Aggressively extending loans down the income chain has been maligned in the US, but experts balk at any “subprime” comparison, since income will be verified and lenders won’t be far from borrowers.
Still, Tata faces a bumpy road. The biggest question is quality. If the car isn’t seen as reliable, potential customers may opt for used cars they can trust. As reassurance, the Nano offers an 18-month, 24,000-km (15,000-mile) warranty. [Editor's note: The original version was missing a verb.]
And despite the flurry of enthusiasm for the car, the cheapest model probably won’t yield profits unless Tata breaks the sales record for a new model, say analysts. “My gut feeling [is] in two months ... they’ll raise the price,” says Rathore. “That’s common practice for car manufacturers in India.”
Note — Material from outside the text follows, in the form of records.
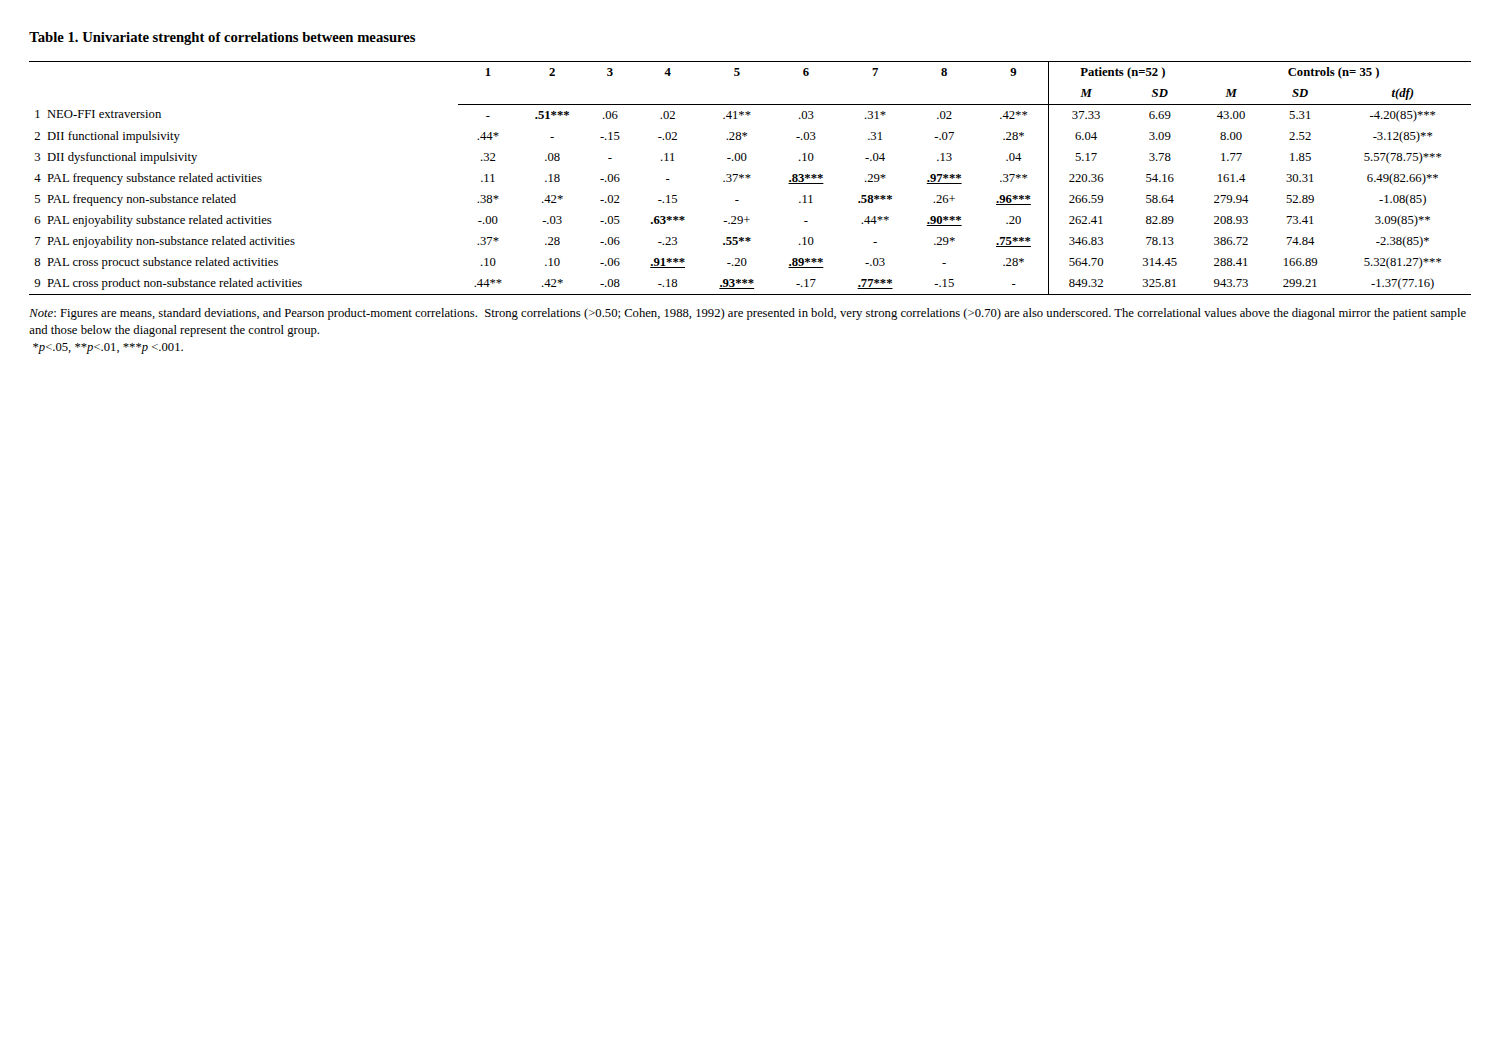Table 1. Univariate strenght of correlations between measures
| | 1 | 2 | 3 | 4 | 5 | 6 | 7 | 8 | 9 | Patients (n=52 ) | Controls (n= 35 ) |
| --- | --- | --- | --- | --- | --- | --- | --- | --- | --- | --- | --- |
| | | | | | | | | | M | SD | M | SD | t(df) |
| 1 NEO-FFI extraversion | - | .51*** | .06 | .02 | .41** | .03 | .31* | .02 | .42** | 37.33 | 6.69 | 43.00 | 5.31 | -4.20(85)*** |
| 2 DII functional impulsivity | .44* | - | -.15 | -.02 | .28* | -.03 | .31 | -.07 | .28* | 6.04 | 3.09 | 8.00 | 2.52 | -3.12(85)** |
| 3 DII dysfunctional impulsivity | .32 | .08 | - | .11 | -.00 | .10 | -.04 | .13 | .04 | 5.17 | 3.78 | 1.77 | 1.85 | 5.57(78.75)*** |
| 4 PAL frequency substance related activities | .11 | .18 | -.06 | - | .37** | .83*** | .29* | .97*** | .37** | 220.36 | 54.16 | 161.4 | 30.31 | 6.49(82.66)** |
| 5 PAL frequency non-substance related | .38* | .42* | -.02 | -.15 | - | .11 | .58*** | .26+ | .96*** | 266.59 | 58.64 | 279.94 | 52.89 | -1.08(85) |
| 6 PAL enjoyability substance related activities | -.00 | -.03 | -.05 | .63*** | -.29+ | - | .44** | .90*** | .20 | 262.41 | 82.89 | 208.93 | 73.41 | 3.09(85)** |
| 7 PAL enjoyability non-substance related activities | .37* | .28 | -.06 | -.23 | .55** | .10 | - | .29* | .75*** | 346.83 | 78.13 | 386.72 | 74.84 | -2.38(85)* |
| 8 PAL cross procuct substance related activities | .10 | .10 | -.06 | .91*** | -.20 | .89*** | -.03 | - | .28* | 564.70 | 314.45 | 288.41 | 166.89 | 5.32(81.27)*** |
| 9 PAL cross product non-substance related activities | .44** | .42* | -.08 | -.18 | .93*** | -.17 | .77*** | -.15 | - | 849.32 | 325.81 | 943.73 | 299.21 | -1.37(77.16) |
Note: Figures are means, standard deviations, and Pearson product-moment correlations. Strong correlations (>0.50; Cohen, 1988, 1992) are presented in bold, very strong correlations (>0.70) are also underscored. The correlational values above the diagonal mirror the patient sample and those below the diagonal represent the control group.
*p<.05, **p<.01, ***p <.001.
That could be problematic for the company, which made some big-ticket purchases – including the troubled Jaguar and Land Rover brands – during the height of the economic boom. The company also failed to get many Nanos off the assembly line before launch, thanks to protests that caused the company to relocate a factory.
First 100,000 cars in July
Tata plans to start delivering an initial batch of 100,000 cars starting in July. In the meantime, it plans to hawk Nano watches, T-shirts, earrings, even an online game – “all the things you would want to keep as a memento while you wait for your car,” joked Rajiv Dube, president of Tata’s passenger car division.
The problems meeting expected demand means that Tata is not considering the Chinese market yet, Tata said, though plans are in the works for a European and US version within a few years.”
Tata also faces the danger that it’s provided a handy road map for its competition. And it’s likely to be constrained by the country’s lagging infrastructure. In cities like New Delhi, there’s limited space on the roads for more cars, and in smaller, interior towns there’s not much road at all – not to mention parking spaces.